(Stored data)
-=-=-

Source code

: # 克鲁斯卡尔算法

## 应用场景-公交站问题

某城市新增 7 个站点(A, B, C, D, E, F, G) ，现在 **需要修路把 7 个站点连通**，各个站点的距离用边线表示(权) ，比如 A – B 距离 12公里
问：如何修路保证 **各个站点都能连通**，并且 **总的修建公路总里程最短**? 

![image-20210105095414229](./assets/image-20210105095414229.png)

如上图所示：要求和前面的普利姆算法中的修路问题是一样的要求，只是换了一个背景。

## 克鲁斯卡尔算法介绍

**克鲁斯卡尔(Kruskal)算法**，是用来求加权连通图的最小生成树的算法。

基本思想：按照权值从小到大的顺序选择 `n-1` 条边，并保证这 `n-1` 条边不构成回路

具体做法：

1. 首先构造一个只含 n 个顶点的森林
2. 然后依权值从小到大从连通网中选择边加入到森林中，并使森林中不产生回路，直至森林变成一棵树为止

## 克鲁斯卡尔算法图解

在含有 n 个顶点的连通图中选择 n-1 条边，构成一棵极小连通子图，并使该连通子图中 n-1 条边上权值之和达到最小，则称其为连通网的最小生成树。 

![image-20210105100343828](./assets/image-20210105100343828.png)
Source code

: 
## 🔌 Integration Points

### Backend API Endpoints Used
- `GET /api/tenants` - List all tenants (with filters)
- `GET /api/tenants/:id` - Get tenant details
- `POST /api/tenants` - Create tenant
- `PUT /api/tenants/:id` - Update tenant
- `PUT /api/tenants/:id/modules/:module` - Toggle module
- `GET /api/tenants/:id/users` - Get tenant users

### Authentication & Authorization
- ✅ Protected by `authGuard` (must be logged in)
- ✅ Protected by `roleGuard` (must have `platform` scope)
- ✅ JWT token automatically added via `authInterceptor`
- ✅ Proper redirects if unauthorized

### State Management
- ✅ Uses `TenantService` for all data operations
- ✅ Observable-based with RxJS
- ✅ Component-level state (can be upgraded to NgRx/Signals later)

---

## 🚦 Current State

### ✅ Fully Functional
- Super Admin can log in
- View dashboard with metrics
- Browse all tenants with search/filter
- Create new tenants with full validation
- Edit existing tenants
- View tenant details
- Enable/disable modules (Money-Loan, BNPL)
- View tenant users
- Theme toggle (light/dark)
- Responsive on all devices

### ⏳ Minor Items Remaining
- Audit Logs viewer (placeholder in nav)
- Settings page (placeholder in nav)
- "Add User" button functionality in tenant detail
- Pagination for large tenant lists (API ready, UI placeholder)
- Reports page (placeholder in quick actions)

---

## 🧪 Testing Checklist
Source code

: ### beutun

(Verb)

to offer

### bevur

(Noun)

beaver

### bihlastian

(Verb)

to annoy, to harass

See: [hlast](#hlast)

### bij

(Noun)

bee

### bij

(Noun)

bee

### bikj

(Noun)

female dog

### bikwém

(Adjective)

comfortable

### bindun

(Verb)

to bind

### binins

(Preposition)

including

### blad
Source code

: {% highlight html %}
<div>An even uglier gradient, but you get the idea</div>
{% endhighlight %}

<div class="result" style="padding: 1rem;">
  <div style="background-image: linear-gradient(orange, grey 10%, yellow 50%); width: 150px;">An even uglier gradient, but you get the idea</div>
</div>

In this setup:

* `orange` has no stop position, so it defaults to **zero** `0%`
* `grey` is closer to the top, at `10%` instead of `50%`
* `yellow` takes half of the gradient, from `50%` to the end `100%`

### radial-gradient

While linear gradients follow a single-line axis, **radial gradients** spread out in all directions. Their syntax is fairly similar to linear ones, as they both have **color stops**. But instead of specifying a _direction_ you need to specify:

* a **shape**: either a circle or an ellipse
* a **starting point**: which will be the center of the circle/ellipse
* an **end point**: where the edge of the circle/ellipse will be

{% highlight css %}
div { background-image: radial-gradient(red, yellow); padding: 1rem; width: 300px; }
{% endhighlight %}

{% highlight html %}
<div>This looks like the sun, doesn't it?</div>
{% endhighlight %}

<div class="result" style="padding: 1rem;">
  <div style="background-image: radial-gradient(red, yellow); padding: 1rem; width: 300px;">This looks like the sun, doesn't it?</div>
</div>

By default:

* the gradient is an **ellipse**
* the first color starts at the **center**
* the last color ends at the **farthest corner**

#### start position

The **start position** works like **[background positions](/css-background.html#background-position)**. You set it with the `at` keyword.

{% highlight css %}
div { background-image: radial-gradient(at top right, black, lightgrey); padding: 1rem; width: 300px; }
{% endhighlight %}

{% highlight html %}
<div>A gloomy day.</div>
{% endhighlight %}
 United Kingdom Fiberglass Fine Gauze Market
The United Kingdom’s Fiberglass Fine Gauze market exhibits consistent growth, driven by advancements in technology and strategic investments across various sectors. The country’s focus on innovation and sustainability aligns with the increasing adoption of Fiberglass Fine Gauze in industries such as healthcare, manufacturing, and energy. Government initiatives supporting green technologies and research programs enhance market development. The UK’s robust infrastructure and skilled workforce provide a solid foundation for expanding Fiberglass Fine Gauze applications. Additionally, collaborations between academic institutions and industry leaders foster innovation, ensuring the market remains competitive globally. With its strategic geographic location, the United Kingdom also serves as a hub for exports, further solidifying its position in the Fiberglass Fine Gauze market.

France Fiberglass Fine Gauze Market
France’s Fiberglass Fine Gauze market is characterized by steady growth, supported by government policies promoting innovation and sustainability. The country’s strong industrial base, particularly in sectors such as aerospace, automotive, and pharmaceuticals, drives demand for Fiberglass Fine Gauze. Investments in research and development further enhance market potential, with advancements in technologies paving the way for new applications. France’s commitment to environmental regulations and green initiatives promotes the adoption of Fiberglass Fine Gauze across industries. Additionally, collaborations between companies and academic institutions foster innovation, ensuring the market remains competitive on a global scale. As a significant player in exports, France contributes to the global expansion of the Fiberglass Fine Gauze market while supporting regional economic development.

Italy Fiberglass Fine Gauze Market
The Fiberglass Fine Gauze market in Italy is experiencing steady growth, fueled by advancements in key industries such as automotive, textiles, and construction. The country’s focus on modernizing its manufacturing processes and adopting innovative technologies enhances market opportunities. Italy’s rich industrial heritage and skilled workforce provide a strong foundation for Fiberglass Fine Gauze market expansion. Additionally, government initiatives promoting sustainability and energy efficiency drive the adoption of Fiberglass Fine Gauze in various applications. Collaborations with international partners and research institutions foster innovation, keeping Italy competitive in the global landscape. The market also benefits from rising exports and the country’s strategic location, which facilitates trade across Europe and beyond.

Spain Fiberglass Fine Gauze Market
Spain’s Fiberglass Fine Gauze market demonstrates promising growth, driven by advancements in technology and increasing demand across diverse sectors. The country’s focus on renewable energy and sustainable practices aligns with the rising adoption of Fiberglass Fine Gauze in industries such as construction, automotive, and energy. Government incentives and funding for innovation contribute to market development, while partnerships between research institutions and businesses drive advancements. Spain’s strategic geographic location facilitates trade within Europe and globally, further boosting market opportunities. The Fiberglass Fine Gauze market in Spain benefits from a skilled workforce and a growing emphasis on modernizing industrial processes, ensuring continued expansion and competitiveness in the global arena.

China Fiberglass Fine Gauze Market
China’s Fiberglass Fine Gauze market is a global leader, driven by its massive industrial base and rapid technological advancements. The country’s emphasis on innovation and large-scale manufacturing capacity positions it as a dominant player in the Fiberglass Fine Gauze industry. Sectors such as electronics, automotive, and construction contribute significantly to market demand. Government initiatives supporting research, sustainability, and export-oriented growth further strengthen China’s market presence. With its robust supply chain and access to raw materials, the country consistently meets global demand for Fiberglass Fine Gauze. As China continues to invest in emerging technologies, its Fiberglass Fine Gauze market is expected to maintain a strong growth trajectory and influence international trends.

-=-=-

(Problem description) List all lines from the entries that include the word "Italy".

(Finished exercise)
Italy Fiberglass Fine Gauze Market
The Fiberglass Fine Gauze market in Italy is experiencing steady growth, fueled by advancements in key industries such as automotive, textiles, and construction. The country’s focus on modernizing its manufacturing processes and adopting innovative technologies enhances market opportunities. Italy’s rich industrial heritage and skilled workforce provide a strong foundation for Fiberglass Fine Gauze market expansion. Additionally, government initiatives promoting sustainability and energy efficiency drive the adoption of Fiberglass Fine Gauze in various applications. Collaborations with international partners and research institutions foster innovation, keeping Italy competitive in the global landscape. The market also benefits from rising exports and the country’s strategic location, which facilitates trade across Europe and beyond.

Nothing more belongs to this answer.